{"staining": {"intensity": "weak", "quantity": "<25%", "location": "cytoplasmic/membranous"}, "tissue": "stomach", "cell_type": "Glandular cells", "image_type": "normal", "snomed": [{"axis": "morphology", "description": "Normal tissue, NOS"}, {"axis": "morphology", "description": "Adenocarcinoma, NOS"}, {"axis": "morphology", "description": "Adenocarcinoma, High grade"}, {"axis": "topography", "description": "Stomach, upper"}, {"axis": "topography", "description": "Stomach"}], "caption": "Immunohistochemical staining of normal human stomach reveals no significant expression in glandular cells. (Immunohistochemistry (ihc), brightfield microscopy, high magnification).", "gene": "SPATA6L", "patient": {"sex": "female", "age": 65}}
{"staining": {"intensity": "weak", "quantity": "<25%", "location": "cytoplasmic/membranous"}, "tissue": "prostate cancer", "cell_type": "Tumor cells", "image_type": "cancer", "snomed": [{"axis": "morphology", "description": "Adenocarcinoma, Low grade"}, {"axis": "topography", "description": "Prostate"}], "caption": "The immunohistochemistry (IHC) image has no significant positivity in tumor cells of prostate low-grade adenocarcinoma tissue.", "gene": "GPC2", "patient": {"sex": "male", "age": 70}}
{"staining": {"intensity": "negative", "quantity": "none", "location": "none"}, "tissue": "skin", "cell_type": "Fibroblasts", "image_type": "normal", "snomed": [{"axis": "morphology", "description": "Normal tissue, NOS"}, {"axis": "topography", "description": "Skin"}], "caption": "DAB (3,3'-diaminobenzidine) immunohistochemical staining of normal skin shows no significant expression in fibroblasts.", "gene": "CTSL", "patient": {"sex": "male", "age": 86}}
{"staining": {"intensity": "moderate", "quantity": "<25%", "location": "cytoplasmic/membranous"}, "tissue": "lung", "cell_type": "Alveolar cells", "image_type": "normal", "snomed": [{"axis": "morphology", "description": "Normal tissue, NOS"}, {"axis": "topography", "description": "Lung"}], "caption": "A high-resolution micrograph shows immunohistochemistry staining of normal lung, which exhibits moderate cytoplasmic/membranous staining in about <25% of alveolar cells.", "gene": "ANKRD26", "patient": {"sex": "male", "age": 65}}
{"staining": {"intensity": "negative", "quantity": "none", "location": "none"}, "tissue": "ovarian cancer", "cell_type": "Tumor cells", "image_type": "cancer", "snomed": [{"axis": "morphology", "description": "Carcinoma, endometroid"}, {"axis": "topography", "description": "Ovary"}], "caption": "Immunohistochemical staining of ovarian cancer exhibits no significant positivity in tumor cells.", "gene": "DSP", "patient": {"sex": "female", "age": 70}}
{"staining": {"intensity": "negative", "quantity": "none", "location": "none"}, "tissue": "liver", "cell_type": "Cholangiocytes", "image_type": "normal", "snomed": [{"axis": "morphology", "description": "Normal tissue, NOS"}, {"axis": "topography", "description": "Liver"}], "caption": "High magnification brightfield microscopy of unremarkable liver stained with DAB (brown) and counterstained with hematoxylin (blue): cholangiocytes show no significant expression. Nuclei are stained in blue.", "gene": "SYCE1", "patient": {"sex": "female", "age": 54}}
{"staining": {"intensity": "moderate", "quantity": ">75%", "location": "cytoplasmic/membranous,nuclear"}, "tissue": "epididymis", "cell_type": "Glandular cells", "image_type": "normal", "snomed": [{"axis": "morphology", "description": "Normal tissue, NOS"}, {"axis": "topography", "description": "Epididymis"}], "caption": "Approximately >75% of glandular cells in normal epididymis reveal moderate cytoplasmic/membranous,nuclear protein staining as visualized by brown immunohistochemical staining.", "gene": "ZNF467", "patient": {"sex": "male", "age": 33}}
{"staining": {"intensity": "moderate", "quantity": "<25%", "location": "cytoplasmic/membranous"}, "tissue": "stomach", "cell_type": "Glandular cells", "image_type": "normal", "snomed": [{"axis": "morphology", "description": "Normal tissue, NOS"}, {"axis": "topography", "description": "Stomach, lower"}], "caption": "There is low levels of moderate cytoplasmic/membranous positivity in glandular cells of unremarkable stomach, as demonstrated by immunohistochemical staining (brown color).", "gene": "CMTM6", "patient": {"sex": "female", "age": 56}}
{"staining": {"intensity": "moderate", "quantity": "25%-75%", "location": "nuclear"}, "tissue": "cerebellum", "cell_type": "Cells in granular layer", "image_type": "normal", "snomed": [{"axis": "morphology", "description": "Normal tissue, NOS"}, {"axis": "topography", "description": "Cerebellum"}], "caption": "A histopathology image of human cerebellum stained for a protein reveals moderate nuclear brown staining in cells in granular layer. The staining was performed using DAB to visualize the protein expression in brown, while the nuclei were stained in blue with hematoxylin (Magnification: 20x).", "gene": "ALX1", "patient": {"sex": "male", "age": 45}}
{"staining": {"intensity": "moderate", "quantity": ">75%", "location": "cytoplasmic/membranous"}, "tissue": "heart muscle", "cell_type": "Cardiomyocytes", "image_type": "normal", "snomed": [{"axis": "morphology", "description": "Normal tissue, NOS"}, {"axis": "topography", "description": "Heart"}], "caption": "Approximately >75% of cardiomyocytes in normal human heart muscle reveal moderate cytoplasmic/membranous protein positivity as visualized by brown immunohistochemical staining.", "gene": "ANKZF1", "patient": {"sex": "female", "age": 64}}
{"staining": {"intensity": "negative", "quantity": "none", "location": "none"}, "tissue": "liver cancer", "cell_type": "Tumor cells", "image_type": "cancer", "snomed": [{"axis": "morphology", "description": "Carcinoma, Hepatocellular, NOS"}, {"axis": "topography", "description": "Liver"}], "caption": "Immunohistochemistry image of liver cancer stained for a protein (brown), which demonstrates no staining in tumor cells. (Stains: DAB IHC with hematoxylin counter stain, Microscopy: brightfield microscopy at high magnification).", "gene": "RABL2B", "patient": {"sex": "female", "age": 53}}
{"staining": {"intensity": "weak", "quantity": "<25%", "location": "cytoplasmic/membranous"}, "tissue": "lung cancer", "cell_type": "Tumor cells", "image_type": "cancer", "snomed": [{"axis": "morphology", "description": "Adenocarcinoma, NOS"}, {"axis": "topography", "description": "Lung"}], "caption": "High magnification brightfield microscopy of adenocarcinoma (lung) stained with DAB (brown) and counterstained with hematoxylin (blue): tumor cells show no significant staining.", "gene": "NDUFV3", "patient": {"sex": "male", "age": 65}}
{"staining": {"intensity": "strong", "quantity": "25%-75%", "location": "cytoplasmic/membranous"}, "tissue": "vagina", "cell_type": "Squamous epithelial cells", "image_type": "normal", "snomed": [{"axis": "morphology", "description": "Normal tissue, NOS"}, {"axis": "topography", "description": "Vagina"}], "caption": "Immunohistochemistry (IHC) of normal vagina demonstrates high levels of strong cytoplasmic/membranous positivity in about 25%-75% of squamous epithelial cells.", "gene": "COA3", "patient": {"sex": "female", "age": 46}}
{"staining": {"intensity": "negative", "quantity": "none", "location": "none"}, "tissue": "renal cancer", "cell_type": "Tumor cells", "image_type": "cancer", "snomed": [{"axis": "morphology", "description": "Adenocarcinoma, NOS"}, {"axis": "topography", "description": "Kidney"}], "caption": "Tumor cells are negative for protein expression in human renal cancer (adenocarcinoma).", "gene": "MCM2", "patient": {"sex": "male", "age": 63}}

#### Task statement
Return each line of the preceding material in which "Lung" can be found.

#### The answer
{"staining": {"intensity": "moderate", "quantity": "<25%", "location": "cytoplasmic/membranous"}, "tissue": "lung", "cell_type": "Alveolar cells", "image_type": "normal", "snomed": [{"axis": "morphology", "description": "Normal tissue, NOS"}, {"axis": "topography", "description": "Lung"}], "caption": "A high-resolution micrograph shows immunohistochemistry staining of normal lung, which exhibits moderate cytoplasmic/membranous staining in about <25% of alveolar cells.", "gene": "ANKRD26", "patient": {"sex": "male", "age": 65}}
{"staining": {"intensity": "weak", "quantity": "<25%", "location": "cytoplasmic/membranous"}, "tissue": "lung cancer", "cell_type": "Tumor cells", "image_type": "cancer", "snomed": [{"axis": "morphology", "description": "Adenocarcinoma, NOS"}, {"axis": "topography", "description": "Lung"}], "caption": "High magnification brightfield microscopy of adenocarcinoma (lung) stained with DAB (brown) and counterstained with hematoxylin (blue): tumor cells show no significant staining.", "gene": "NDUFV3", "patient": {"sex": "male", "age": 65}}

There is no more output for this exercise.